Portanto, o Código Civil acolheu a teoria do risco, em determinados casos, onde o simples exercício de uma atividade perigosa impõe a obrigação de indenizar os danos eventualmente causados, sem a necessidade de comprovação da culpa do agente que causou o dano (art. 927, parágrafo único). Contudo, de maneira geral, a culpa continua a ser o fundamento da responsabilidade civil, juntamente com o risco, na teoria objetiva.
Em síntese, a evolução histórica da responsabilidade civil é marcada pela noção de reparabilidade por um mal causado a alguém. Esta ideia parte inicialmente da confusão entre responsabilidade civil e criminal, com a vingança privada, até o conceito atual, subjetivo, de reparação fundada na culpa, juntamente com a tendência contemporânea à objetivação do instituto na teoria do risco.
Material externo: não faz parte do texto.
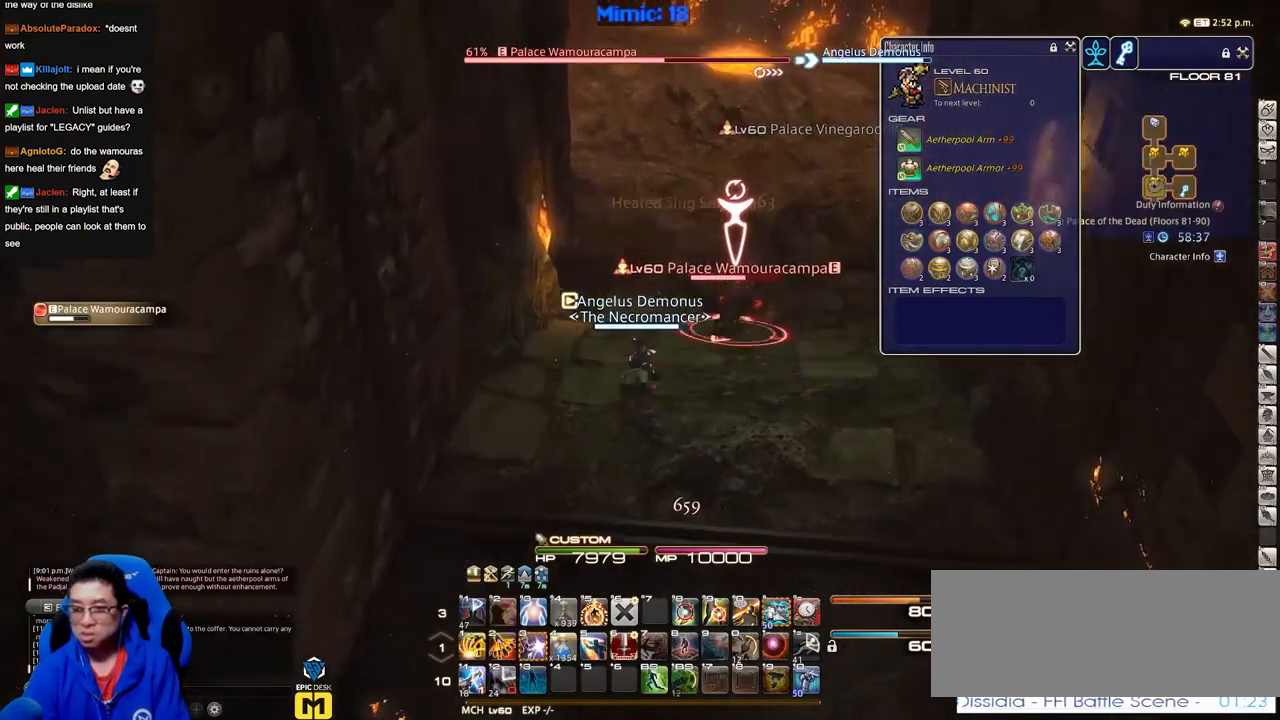
{"keys": ["p", "w"], "events": [[467, "p", "down"]]}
Na próxima parte do trabalho será realizada uma breve abordagem da compreensão das funções do instituto aqui estudado, principalmente com análise de seu papel no âmbito jurídico e social.
3. FUNÇÕES DA RESPONSABILIDADE CIVIL
É notável o entendimento de que a responsabilidade civil tem, como função primordial, reparar os prejuízos sofridos por alguém, no entanto, existem outras funções como a sancionatória (punitiva) e a preventiva (dissuasória).
A função reparatória, também conhecida como ressarcitória ou compensatória, surgiu da necessidade de recompor um estado alterado pelo dano, apagando ou minorando seus efeitos. Segundo Cavalieri Filho (2009, p. 13), a função principal da responsabilidade civil é a reparatória, ou seja, a de restabelecer o equilíbrio jurídico violado, encontrando parâmetro “no mais elementar sentimento de justiça”.
O dano causado pela ação ou omissão do ofensor rompe o equilíbrio jurídico anteriormente existente entre este e o ofendido, repercutindo em sua esfera patrimonial em determinados casos, ou repercutindo no âmbito moral do indivíduo. Daí surge a necessidade de restabelecimento do equilíbrio violado, recolocando o prejudicado no status quo ante por intermédio da reparação.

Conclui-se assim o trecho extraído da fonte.